A football player releases a ball at 35° with initial velocity of 80 ft/sec. Determine the radius of curvature of the trajectory at times t = 1 sec and t = 2 sec, where t = 0 is the time of release from the quarterback's hand. For each case, compute the time rate of change of the speed.
Book answers: at t = 1: p = 142.2 ft, at = -6.58 ft/sec^2
at t = 2: p = 149.7 ft, at = 8.75 ft/sec^2
an = v^2/ρ
at = dv/dt = acceleration in tangential direction
v = ρ(dΘ/dt)
a = dv/dt
The Attempt at a Solution
I'm really confused about how to tackle a problem like this that involves specific times.
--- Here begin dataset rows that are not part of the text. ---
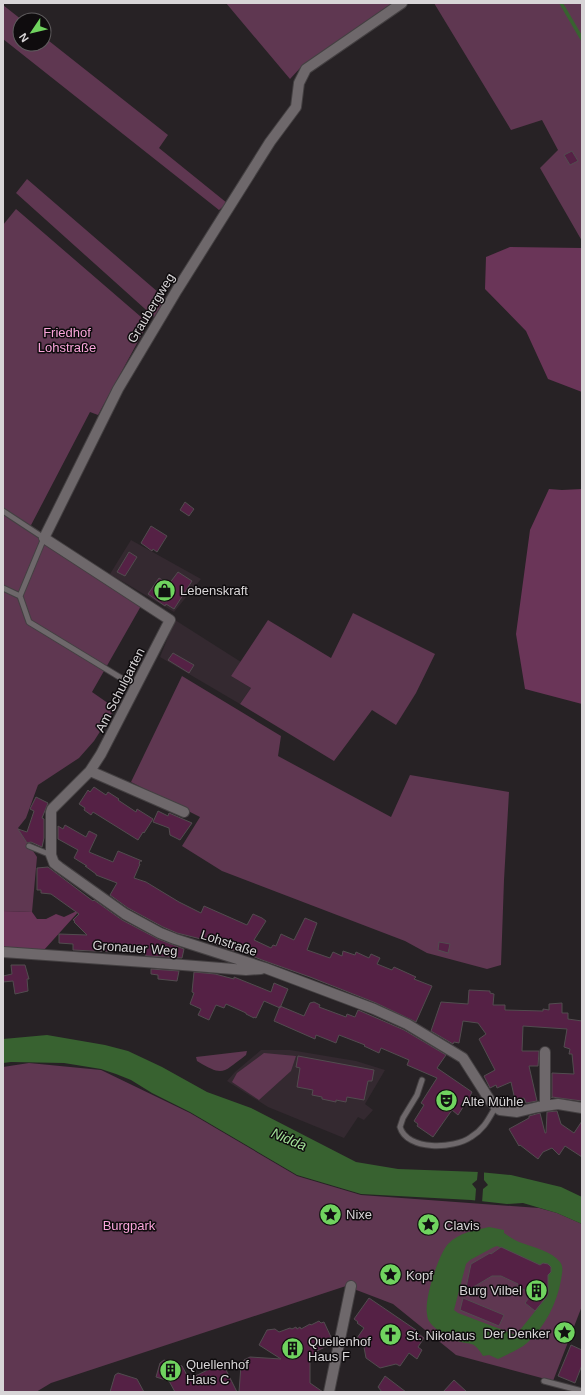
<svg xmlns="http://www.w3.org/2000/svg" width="585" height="1395" font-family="Helvetica,sans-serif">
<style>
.built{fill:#342930}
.green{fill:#5f3751}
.forest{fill:#6a3558}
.water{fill:#386230;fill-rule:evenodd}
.pier{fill:#272225}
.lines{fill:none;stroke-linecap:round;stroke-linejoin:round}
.stream{stroke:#386230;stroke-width:3.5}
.building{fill:#552145;stroke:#524c4f}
.service-casing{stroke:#444042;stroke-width:7}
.minor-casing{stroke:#444042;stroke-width:12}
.service{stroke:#6e686b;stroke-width:5}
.minor{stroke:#6e686b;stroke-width:10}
.labels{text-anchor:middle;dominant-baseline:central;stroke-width:3;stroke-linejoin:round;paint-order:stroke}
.street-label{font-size:13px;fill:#d8d5d7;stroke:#0f0c0e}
.park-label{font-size:13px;fill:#faa5db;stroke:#0f0c0e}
.poi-label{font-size:13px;fill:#d8d5d7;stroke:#0f0c0e;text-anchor:start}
.water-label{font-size:14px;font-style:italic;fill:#a3e398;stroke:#0f0c0e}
</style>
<rect width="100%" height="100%" fill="#272225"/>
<path class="built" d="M131,540L201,579L174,612L110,574Z
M175,620L241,662L231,676L251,688L240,704L160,657Z
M261,1050H290L356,1061L385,1070L365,1104L373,1110L364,1120L358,1117L344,1138L268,1107L227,1081L235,1072Z"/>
<path class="green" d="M226,3H392L302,66L290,79Z
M434,3H582V241L540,168L558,150L542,120L511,130Z
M3,5L22,20H20V44H44V37L168,135L159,148L227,203L219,210L3,39Z
M27,179L166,299L154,317L16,193Z
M16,209L148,323L98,415L90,412L29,529L141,606L92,692L115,708L94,741L79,758L38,785L26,818L18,828L37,857L32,912L3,911V225Z
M353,613L435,654L416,693L396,725L372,710L334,761L240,704L251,688L231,676L268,620L331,658Z
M182,676L281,736L278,756L391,817L410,775L509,792L504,880L501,965L487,969L427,953L405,941L222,871L182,846L200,817L131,782Z
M247,1051L246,1055C222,1073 224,1077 197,1061L196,1057Z
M264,1053L296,1056L291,1071L259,1100L232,1082L237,1073Z
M29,1063L101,1070L190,1113L297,1176L361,1195L539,1208L557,1213L582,1224V1306L553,1381L456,1355L393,1304L346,1286L51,1383L36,1392H3V1067Z"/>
<path class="forest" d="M510,247L582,248V392L548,379L526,331L485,289L486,257Z
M549,489L562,490L582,489V704L525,689L516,634L530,530Z
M81,909L44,950L3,947V911L32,912L37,919H46L56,914L64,917Z"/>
<path class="water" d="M47,1035L105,1045L128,1051L162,1067L207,1092L251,1108L356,1162L398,1169L479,1172L511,1175L561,1187L582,1197V1224L557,1213L523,1203L507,1204L471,1200L361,1194L297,1175L190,1112L152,1093L131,1080L116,1074L101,1069L64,1063L11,1062L3,1063V1039Z
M489,1227L504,1230V1233C510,1237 516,1241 522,1243C535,1248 551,1251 560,1262C564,1267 562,1273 561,1280C557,1303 545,1327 527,1343C519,1350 507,1354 498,1359L489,1355L483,1356C473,1339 470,1346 455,1340C447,1337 438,1331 432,1325C429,1322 427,1318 427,1314C424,1300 438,1255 448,1244C458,1233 475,1230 489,1227ZM497,1246L540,1265L543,1263L548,1264L551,1267L548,1275V1295L516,1335L458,1313L454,1310L466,1264L470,1260L494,1247Z"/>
<path class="pier" d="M478,1170H484V1180L488,1185L483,1189L482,1203L475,1202L476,1189L472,1184L477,1180Z"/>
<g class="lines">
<path class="stream" d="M561,3L582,39"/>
</g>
<path class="building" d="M572,151L578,161L570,165L564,155Z
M185,502L194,509L189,516L180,510Z
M151,526L167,536L157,552L153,549L152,551L141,543Z
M129,552L137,557L125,576L117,572Z
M178,572L192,581L174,609L166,604L165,606L148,594L159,578L169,584Z
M173,653L194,665L189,673L168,660Z
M94,787L106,795L108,792L119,799L118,800L136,812L137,809L153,819L144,833L143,832L138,840L93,812L91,815L84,810L85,808L79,804L88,790L90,792Z
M36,797L48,803L42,818L44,819V838L42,847L31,842L27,843L18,829L27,832L34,811L30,809Z
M158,811L168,816L169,813L192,823L180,840L170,835L169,828L153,822Z
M65,825L86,837L89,831L97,835L89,852L113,862L118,851L142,861H140L139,864H140L134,878L146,882L179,902L201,913L204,906L247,925L253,914L262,918L266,921L254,940L271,948L273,945L276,946L281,934L294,940L305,918L317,923L307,950L330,958L333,952L342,956L343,951L355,955L356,952L369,958L371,954L380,958L377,964L392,970L394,967L416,977L414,979L432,986L416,1022L376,1003L310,977L262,960L235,949L234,951L201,939L177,933L163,927L128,908L110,895L117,883L96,875V874L85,866H87L74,858L78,850L58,839V826L63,829Z
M48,867L93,901L94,900L122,920L158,939L184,949L182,958L147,956L128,946V948L113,943L112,952L73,950V944L59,943V934L87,935L74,922L75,921L73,920L79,914L51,894L41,893V890H37V868Z
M439,942L450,944L448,953L438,950Z
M11,965H25L29,979H27L28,991L15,994L13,981L3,982V976L12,974Z
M151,969L179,971L177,981L158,979V975L151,974Z
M194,972L215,974L234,979V977L271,992L274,983L288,989L280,1008L264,1001L256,1018L254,1017V1018L246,1014V1013L226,1004L224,1008L216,1005L209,1020L198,1015L201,1009L190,1004L194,993L192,992Z
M469,990L490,991V993L494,994L493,1005H505V1010L543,1011V1009L549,1010V1004L562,1003V1013H568V1019L582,1021V1101L559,1098L552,1097V1098V1073L574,1074L572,1054H569L570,1049L564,1047L567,1029L523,1026L522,1051H539L538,1066H529L537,1101L526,1103L524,1098L515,1100L511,1082L497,1088L496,1085L490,1088L484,1076L495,1070L479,1039L486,1034L478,1023L463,1021L459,1043L454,1042L453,1044L431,1031L441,1002L468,1004Z
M314,1002L320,1005L319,1007L346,1017L347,1014L355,1017L358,1010L404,1030L446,1055L437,1068L472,1092L470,1096L472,1097L467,1105L465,1104L458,1115L452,1110L433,1137L417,1126L418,1124L414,1121L424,1105L421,1103L437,1078L407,1065L409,1060L381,1048L379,1053L364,1046L365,1045L339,1035L336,1043L316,1035L315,1039L274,1021L280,1006L304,1016L310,1003Z
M298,1056L374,1070L372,1081H368L364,1100L347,1097L346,1102L336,1100V1102L322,1099V1097L312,1095L313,1090L297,1087L300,1068L296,1067Z
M557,1111L561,1124L574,1133L582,1121V1157L565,1146L559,1155L552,1148L543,1152L538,1159L520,1145L519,1146L509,1129L529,1118V1116L540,1113L545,1133H546L547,1112Z
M501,1247L540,1265L543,1263L548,1264L551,1267V1272L548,1275V1295L535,1311L525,1303L532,1294L517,1286L518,1284L501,1276H492L465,1292L471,1264L490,1253L491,1254Z
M369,1298L416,1330L415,1331L424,1338L418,1347L422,1350L417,1359L409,1353L400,1366L396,1364L380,1368L366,1358L363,1342L357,1338L364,1328L357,1323L358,1322L354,1319Z
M463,1298L504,1315L499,1326L460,1310Z
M319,1321L321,1323L324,1322L331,1337L325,1341L327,1346L317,1351L319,1354L310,1359V1383L323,1392H239L241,1365L244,1360L250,1357L281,1359L259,1345L267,1330L275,1329L279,1332L290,1328L292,1329L296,1327L297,1329L300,1327L301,1329L310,1324L311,1325Z
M571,1345L582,1350V1365L575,1383L558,1376Z
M164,1360L182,1366L189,1379L218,1365L220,1369L224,1366L237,1392H175L169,1381L156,1377L160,1363Z
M118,1373L137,1379L144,1392H110L115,1375Z
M385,1376L406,1392H382L378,1387Z
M454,1380L467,1392H443Z"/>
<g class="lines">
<defs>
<path id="service" d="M3,511L44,538L20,596L29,622L121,678
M3,588L20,596
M29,846L51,855
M422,1080L417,1095L403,1118L400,1127C407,1151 454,1149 471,1137C484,1129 488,1120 496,1106
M544,1381L582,1391"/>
<path id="minor" d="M402,3L306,69L299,83L296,107L270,142L177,290L118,389L44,538L170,620L101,754L90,771L52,809L51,812V855L54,863L59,867L125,914L160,933L175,939L265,968L374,1009L407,1024L463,1058L491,1102L500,1110L517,1112L538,1107L558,1104L582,1108
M90,771L184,812
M3,952L145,962L246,970L261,969
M545,1105V1052
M329,1392L351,1286"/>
</defs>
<use href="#service" class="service-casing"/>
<use href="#minor" class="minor-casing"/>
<use href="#service" class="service"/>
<use href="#minor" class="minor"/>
</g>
<defs>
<symbol id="shop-disc" viewBox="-11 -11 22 22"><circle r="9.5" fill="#70d35f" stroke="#0f0c0e"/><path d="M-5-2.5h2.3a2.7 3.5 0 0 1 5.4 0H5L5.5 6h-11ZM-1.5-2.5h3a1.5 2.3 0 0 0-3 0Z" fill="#111"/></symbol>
<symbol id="theatre-disc" viewBox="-11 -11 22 22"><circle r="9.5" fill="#70d35f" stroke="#0f0c0e"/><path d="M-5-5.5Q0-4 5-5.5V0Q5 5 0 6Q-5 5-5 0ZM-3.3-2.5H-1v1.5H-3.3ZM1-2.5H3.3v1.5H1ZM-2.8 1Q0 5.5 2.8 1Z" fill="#111"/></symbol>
<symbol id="sight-disc" viewBox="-11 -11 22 22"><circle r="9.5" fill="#70d35f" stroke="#0f0c0e"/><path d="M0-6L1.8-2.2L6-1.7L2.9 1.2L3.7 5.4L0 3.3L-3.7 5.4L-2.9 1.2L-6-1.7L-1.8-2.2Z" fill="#111"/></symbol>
<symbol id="building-disc" viewBox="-11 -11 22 22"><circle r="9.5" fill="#70d35f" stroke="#0f0c0e"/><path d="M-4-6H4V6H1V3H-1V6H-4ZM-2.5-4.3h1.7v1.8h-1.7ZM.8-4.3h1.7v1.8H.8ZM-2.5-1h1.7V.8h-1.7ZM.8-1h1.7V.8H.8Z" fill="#111"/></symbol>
<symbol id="church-disc" viewBox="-11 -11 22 22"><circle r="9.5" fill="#70d35f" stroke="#0f0c0e"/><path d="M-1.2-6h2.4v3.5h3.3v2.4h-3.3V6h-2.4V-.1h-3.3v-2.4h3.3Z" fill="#111"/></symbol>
</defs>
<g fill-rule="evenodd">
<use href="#shop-disc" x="152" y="578" width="25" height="25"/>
<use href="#theatre-disc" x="434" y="1088" width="25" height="25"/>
<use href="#sight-disc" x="318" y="1202" width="25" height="25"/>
<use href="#sight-disc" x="416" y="1212" width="25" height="25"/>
<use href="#sight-disc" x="378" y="1262" width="25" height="25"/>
<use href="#building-disc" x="524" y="1278" width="25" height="25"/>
<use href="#sight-disc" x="552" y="1320" width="25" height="25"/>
<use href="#church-disc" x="378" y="1322" width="25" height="25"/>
<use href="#building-disc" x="280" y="1336" width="25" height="25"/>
<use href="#building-disc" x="158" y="1358" width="25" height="25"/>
</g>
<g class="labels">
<g class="street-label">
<text transform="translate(151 308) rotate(-59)">Graubergweg</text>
<text transform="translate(120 690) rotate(-63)">Am Schulgarten</text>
<text transform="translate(229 943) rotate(18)">Lohstraße</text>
<text transform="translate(135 948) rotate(4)">Gronauer Weg</text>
</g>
<g class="park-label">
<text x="67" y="332">Friedhof<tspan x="67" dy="15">Lohstraße</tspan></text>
<text x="129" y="1225">Burgpark</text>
</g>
<g class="poi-label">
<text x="180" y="590">Lebenskraft</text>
<text x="462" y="1101">Alte Mühle</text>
<text x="346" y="1214">Nixe</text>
<text x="444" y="1225">Clavis</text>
<text x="406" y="1275">Kopf</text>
<text x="522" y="1290" text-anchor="end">Burg Vilbel</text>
<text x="550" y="1333" text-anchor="end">Der Denker</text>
<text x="406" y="1335">St. Nikolaus</text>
<text x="308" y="1341">Quellenhof<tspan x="308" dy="15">Haus F</tspan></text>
<text x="186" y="1364">Quellenhof<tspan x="186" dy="15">Haus C</tspan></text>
</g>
<g class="water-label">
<text transform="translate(289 1139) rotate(23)">Nidda</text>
</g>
</g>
<rect width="585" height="1395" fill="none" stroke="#d8d5d7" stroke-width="8"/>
<g transform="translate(32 32) rotate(235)"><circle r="19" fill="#0f0c0e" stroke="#5f5c5e"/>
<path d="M0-3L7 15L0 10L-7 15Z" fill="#70d35f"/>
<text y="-6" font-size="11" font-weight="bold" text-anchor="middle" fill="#d8d5d7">N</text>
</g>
</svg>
In class and in all the homework up to this point we haven't had an example of how to approach these types of problems, but I'm guessing there's a derivative or integral that I'm not seeing or understanding that's killing me, but the closest thing I could come up with is:
magnitude of acceleration = g = 32.2 ft/sec^2
v = ρ(dΘ/dt), which I split into: v dt = ρ dΘ.
I then made an integral: ∫(from 0 to t) 80 dt = ρ ∫(from 0 to 35*π/180) dΘ.
This gave me 80t = (.6109)ρ, when t = 1 gives me ρ = 131 ft.
I then tried solving for an with v^2/ρ, which gave me an = 48.87, which can't be possible as it makes magnitude a = g false...
Thanks in advance.